I read multiple things every day related to climate change. When I say “related to climate change”, they are often not about climate change directly, but are about technology that could help alleviate it. After five years of feeling absolute doom and gloom, I’ve actually started lately to have some hope. I’ve been worried about expressing it, worried that I don’t know enough and my bright-sider tendencies might be giving me false hope (denial). It’s nice to see this put into writing by someone else.
NextCloud Instead of Their Cloud
Over the last five years or so, I’ve really grown irked at a lot of the services provided to consumers by cloud vendors, particularly the two big ones in mobile: Google and Apple. I can’t say why, exactly, but something about that reached a head and I decided to do something about it in early this year. I started playing around with NextCloud in February. I liked what I saw, but decided that maintaining it 24/7 on janky, decade old hardware wasn’t a good idea. I wanted something much more reliable.
That’s when I discovered HomeDrive. For $299 they’ll sell you an Intel NUC box that’s preinstalled with their software. The specific box that they sell was retailing for between $250 and $325 in the online stores I checked. That’s just the hardware. It has a 1 TB SSD and 4GB of RAM. Everything is running in Docker. It is NextCloud hosted on your own hardware. They do light management of the NextCloud software (updates, additional features). They provide you a web endpoint, but I also mapped a subdomain on another domain I own to it. You can turn anything that has to do with them off and I may do that eventually.
I’m no longer putting any of my new files, photos, music, etc into either Google or Apple’s clouds. In the last month, I’ve migrated all of my photos out of Apple’s cloud except for a few that I chose to keep there. I copied all of the photos from my Google Pixel 2 & 3 days and early return to IOS into the NextCloud server via Google Takeout. I haven’t deleted it from Google yet (not that you can truly ever choose to delete anything). I will. But I need to do some additional work looking into indexing/searching the photos in NextCloud. I’ve done some of that research, but I’m not ready to execute changes yet.
I have my entire MP3 collection loaded, and am pretty much adding some new app and the data to power that app every week.
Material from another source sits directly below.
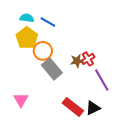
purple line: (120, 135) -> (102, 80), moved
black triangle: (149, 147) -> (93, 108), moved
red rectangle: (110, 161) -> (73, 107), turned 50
I’ve got a bit over 250gb on that SSD.
Climate and Air Travel
I’ve seen a lot of attempts to rationalize air travel as not being as destructive as it really is. Possibly, at an “average human” level some of those rationalizations are true. Perhaps, as with so many other things, the problem is a few wealthy individuals and some corporations. The folks at Possible have a study on this. You can download it at the link below. Some highlights include:
In the USA just 12% of people take a massive 66% of flights.
In France 50% of flights are taken by a tiny 2% of the population.
And here in the UK, a mere 15% of the population take 70% of all flights.